Lest anyone imagine that the authors are unaware, they include words nodding to potential pitfalls. Here is that unintentionally extraordinary passage: “Socialists don’t just want to replace private ownership with state ownership,” Desan and McCarthy argue. “In the same way we don’t believe that capitalists should be able to have disproportionate control over economic resources, we don’t think unaccountable state officials and bureaucrats should have the power to control investment and production through ‘socialism from above.’ In some cases, like the former Soviet Union,” they add, “the failings of such a system are nearly as deep as those of capitalism itself.”
Set aside the fact that no socialist revolutionaries ever started out intending to be commanded and controlled by unaccountable bureaucrats—a fairly ordinary failure of late-socialist thinking—and focus on the claim that Soviet failings were nearly as deep as capitalism’s failings.
(See update below.)
Ponder what it means for that final clause to be written by two college professors and published in a leading intellectual journal of socialism—consider what they characterize as just barely preferable to what we’ve got.
As the Soviet Union began, a famine in 1921 and 1922 killed perhaps 5 million people. At the time, the United States Congress appropriated $20 million from America’s capitalist economy to help feed emaciated Russians, sparing countless more from literal starvation.
A decade later, Communist economic planners triggered another epidemic of mass starvation as they forced peasant farmers off their land.

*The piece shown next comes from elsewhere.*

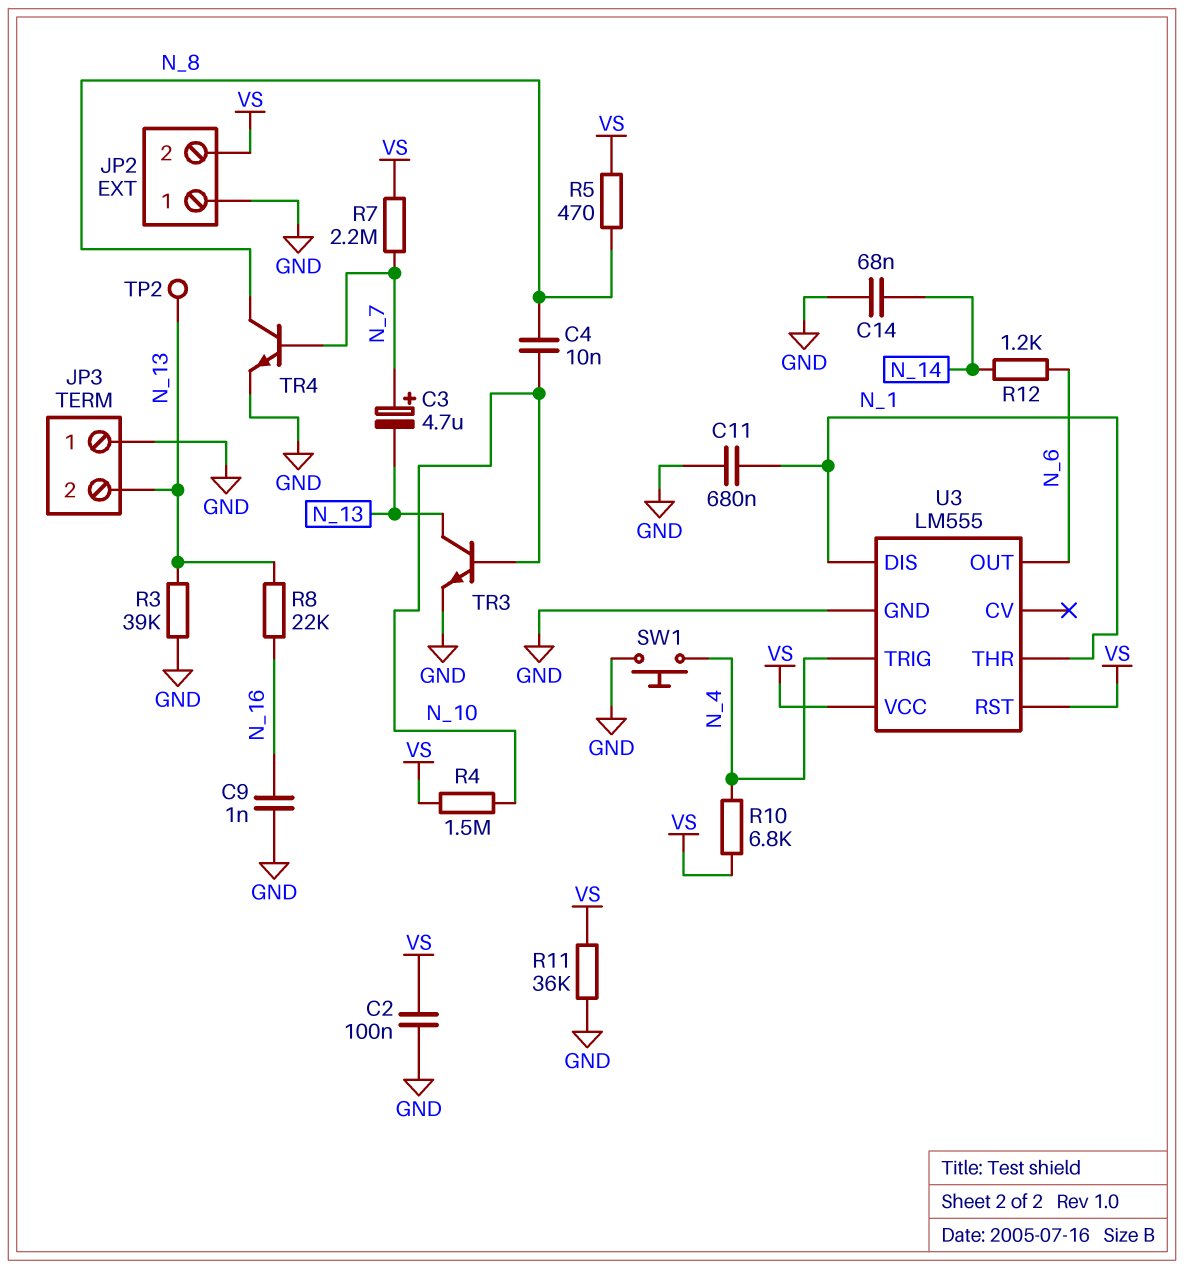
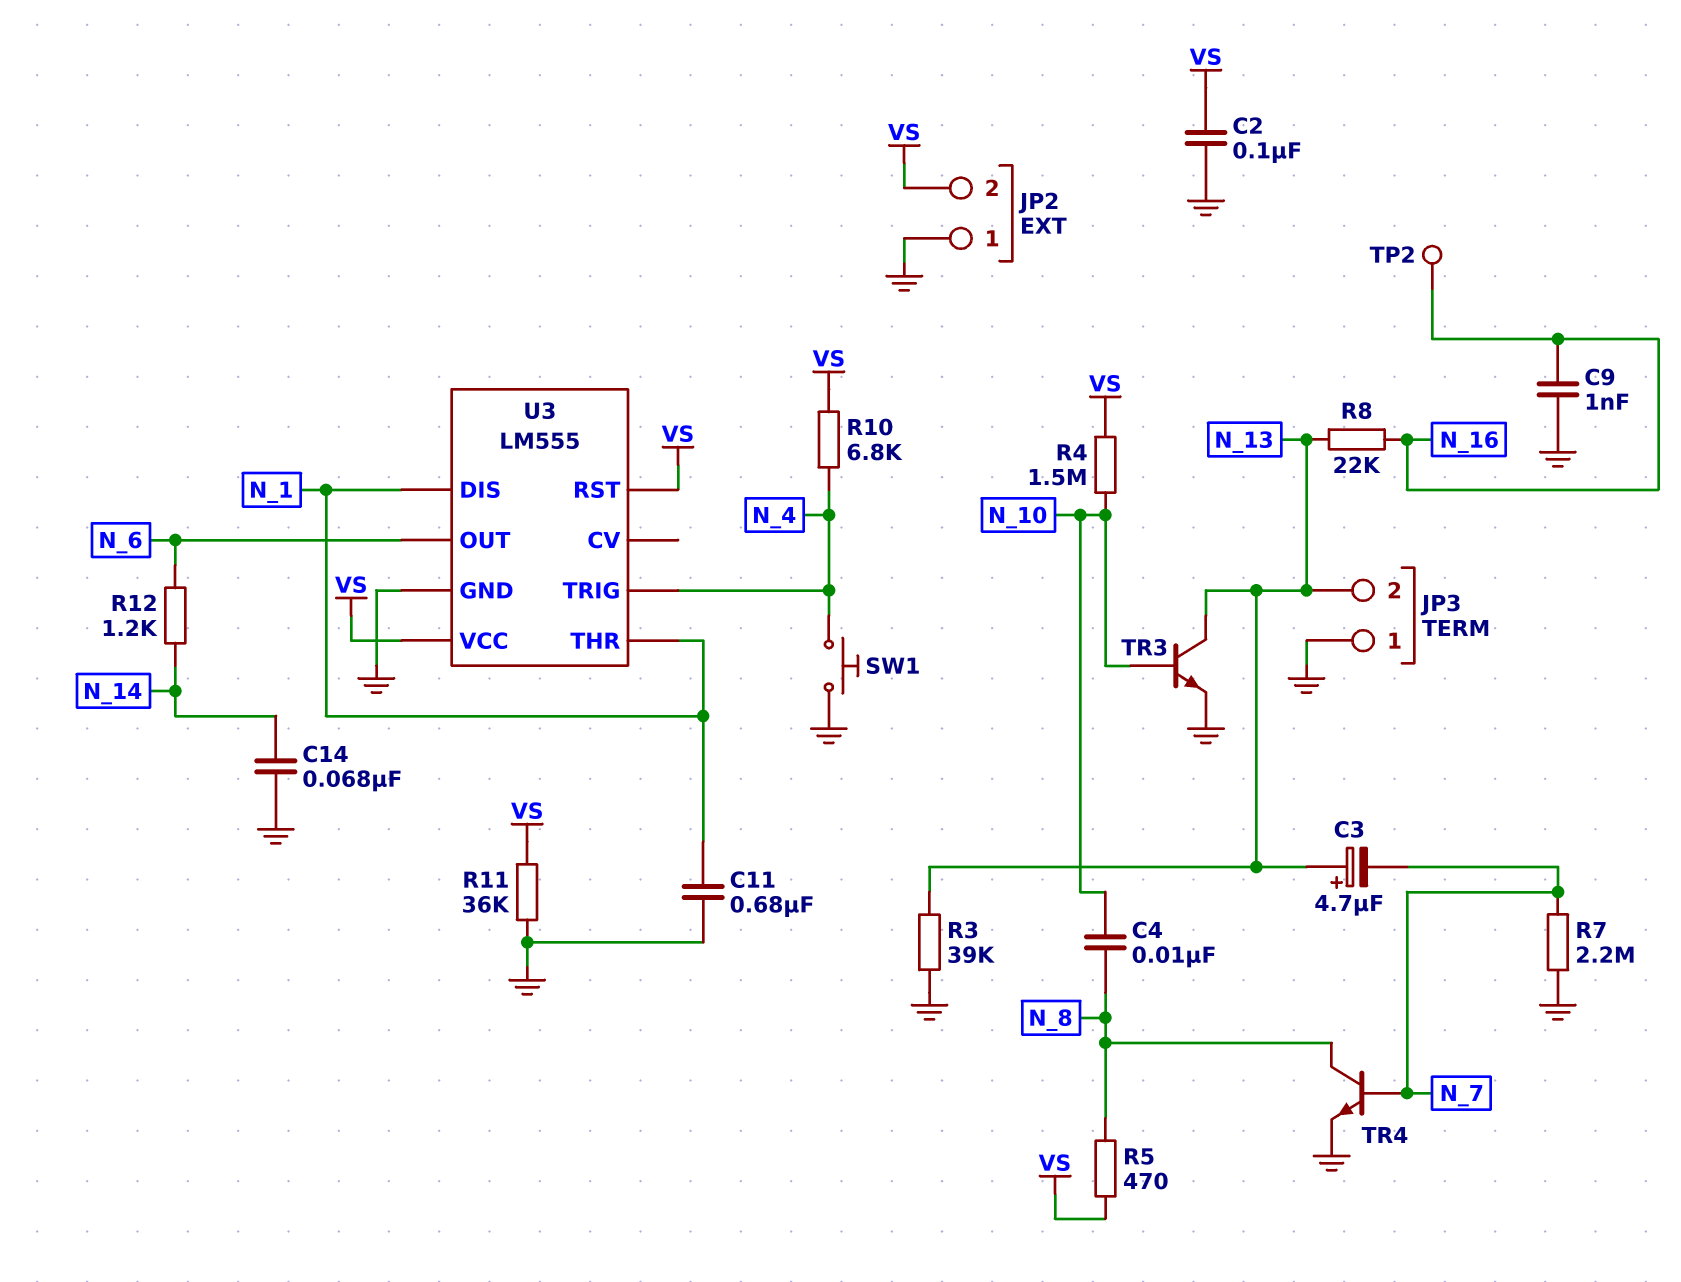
C3: 4.7uF (plus N_7, minus N_13) -> 4.7uF (plus N_13, minus N_7)
R7: 2.2M (N_7, VS) -> 2.2M (GND, N_7)
TP2: test point (N_13) -> test point (N_16)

“At the height of the crisis,” Anne Applebaum recounted, “teams of policemen and local Party activists, motivated by hunger, fear, and a decade of hateful propaganda, entered peasant households and took everything edible … At the same time, a cordon was drawn around the Ukrainian republic to prevent escape. The result was a catastrophe: At least 5 million people perished of hunger all across the Soviet Union. Among them were nearly 4 million Ukrainians who died not because of neglect or crop failure, but because they had been deliberately deprived of food.”
Yet another Soviet famine began in 1947. The Cambridge Journal of Economics published an analysis of the human devastation that it wrought. The University of Amsterdam economist Michael Ellman explained:
The best estimate that can currently be given of the number of excess deaths is the range 1 to 1.5 million … During the famine, surplus stocks in the hands of the state seem to have been sufficient to have fed all those who died of starvation. The famine was a FAD2 (preventable food availability decline) famine, which occurred because a drought caused a bad harvest and hence reduced food availability, but, had the priorities of the government been different, there might have been no famine (or a much smaller one) despite the drought.
For perspective, one tally of all the Americans who died in combat from the Revolutionary War to the most recent skirmish in the War on Terror, including all those killed in the Civil War, World War I, World War II, Korea, and Vietnam, comes to 666,441 lives, with another 673,929 military personnel dying in those wars outside of combat. So that’s 1.35 million total deaths due to war over 242 years of American history.